City cleans up homeless camp near downtown Louisville
The city of Louisville says it was a health hazard, but others called it home.
LOUISVILLE, Ky. (WDRB) -- City crews cleared out a makeshift camp near downtown Louisville early Friday.
Crews from Louisville Public Works along with LMPD showed up at the overpass near the 200 block of E. Jefferson and E. Market around 8 a.m. to begin the cleanup.
City officials say the move comes after complaints from neighbors and nearby residents.
"We're doing a cleanup of this area to get up the trash, any type of waste and any type of stuff that could be dangerous to the citizens," said Lt. Todd Felty with the LMPD's First Division.
It's not the first time in recent months that the city has cleaned up a homeless camp.

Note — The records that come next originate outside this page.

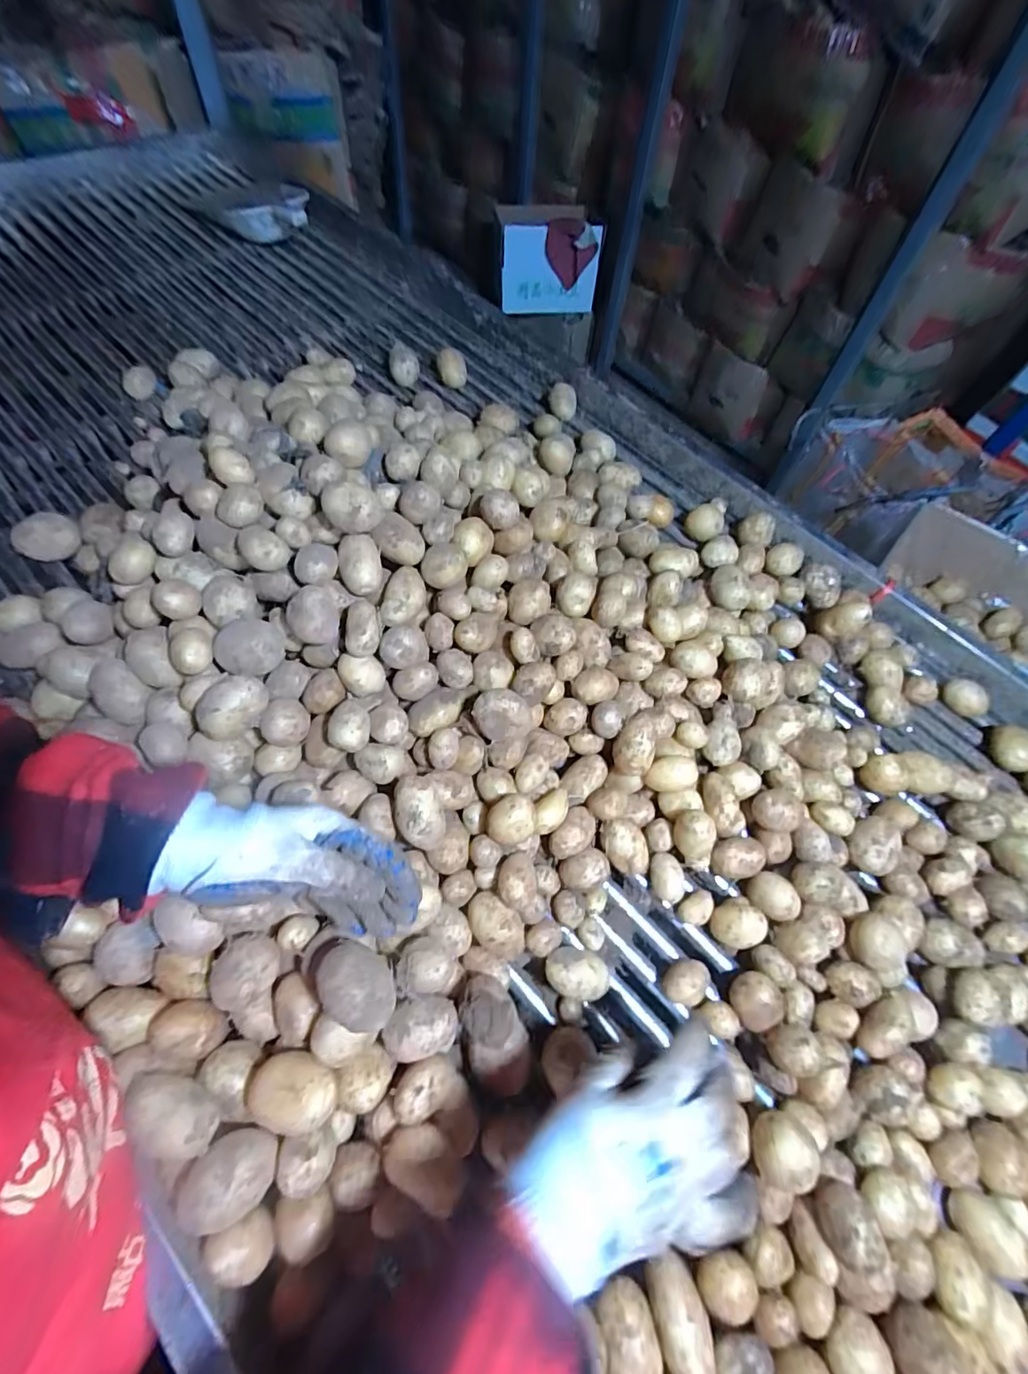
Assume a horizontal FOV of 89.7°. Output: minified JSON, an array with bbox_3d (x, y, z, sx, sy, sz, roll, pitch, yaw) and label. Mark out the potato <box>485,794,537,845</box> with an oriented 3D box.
[{"bbox_3d":[-0.003,0.123,0.481,0.043,0.033,0.042,2,61,-3],"label":"potato"}]

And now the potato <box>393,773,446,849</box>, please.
[{"bbox_3d":[-0.084,0.116,0.466,0.040,0.047,0.059,-18,63,-13],"label":"potato"}]

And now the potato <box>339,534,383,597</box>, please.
[{"bbox_3d":[-0.153,-0.122,0.512,0.041,0.034,0.051,-8,62,-8],"label":"potato"}]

In October, a homeless camp in Portland on 12th Street near the Ohio River was bulldozed with only 15 minutes' notice, leaving nearly two dozen people without their belongings or a place to stay.

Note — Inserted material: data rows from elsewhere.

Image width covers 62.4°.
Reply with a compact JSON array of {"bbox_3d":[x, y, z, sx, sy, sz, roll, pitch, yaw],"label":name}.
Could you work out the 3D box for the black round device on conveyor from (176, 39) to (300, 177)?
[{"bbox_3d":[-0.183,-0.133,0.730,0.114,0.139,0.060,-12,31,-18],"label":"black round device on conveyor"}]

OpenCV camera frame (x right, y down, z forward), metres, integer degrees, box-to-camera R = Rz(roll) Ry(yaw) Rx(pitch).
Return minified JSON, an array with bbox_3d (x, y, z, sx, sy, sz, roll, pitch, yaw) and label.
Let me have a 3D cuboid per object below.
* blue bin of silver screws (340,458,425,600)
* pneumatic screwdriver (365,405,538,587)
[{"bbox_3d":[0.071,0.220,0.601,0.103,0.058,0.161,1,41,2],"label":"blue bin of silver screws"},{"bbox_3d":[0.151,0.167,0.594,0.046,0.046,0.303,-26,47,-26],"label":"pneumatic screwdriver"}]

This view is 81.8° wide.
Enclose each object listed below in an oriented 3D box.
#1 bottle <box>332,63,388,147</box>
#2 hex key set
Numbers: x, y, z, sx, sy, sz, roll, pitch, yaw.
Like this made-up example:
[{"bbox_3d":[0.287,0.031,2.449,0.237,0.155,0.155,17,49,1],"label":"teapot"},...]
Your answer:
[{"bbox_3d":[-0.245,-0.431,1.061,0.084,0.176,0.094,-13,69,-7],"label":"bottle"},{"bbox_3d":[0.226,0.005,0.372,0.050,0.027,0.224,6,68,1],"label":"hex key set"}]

That prompted one city leader to call for an ordinance giving 21 days notice to people in homeless camps before they are cleared out.
Felty says the city has been working with people in the camp on Jefferson Street for at least three weeks.
"If you look around, everything in here, we've been dealing with this group of people for the past three weeks," Felty said. We've been doing one-on-one contact with them for a week. All of their personal belongings have been removed, or are being removed."
Felty says camps are evaluated after complaints are received to see if a cleanup is necessary.
"If it needs to have a cleanup like that, we do a posting for a minimum of 21 days, and then make multiple contacts through that 3-week period on until today. And then we simply help them get what they need out."
Heavy equipment and a garbage truck were brought in to dispose of any items remaining in the camp.
We spoke with Daniel McStoots, one of the last people to leave the camp Friday morning.
McStoots says he has been staying there since August while waiting on housing. He says they did get a notice "out of nowhere" letting them know they had to have everything they wanted to keep cleared out or it would be thrown away. He acknowledges that he was given a chance to remove his stuff.
"I was asked where I'm going, do I need a place to take my stuff," McStoots said. "I don't have anywhere to take it right now. That's just where I'm at."
Right now McStoots says he doesn't have anywhere to go, and doesn't have any prospects. He says he doesn't like to stay in shelters because it's hard to keep track of belongings. He says he has a case worker he's working with to get a voucher for permanent housing - but that hasn't happened yet.
"Things have got to get better," he said. "They can't get any worse."
About two dozen people showed up to protest. A group called Rage Against the Razing had posted on its Facebook page asking people to bring signs, hot soup, coffee and other essential items like coats and gloves.
Erika Williams was there with a sign reading "Where is your compassion?" She says she's not part of any group, just a concerned citizen.
"It's really cold out here this morning, so my question is why are we razing homeless camps in the middle of winter two weeks before the holidays?" Williams asked.
She added: "I think there's a lot better ways for us to take care of people rather than just ousting them from the only shelters they have in the middle of winter."
Williams says the city needs to address its lack of affordable housing before trying to grow other areas.
"The need is much greater than the resources at hand," Williams said.
Melissa Kratzer with the Coalition for the Homeless says the existence of homeless camps exposes a bigger problem -- a lack of affordable housing and services.
"We need compassion in our policies," Kratzer said. "We need compassion in our budget, and in our funding priorities."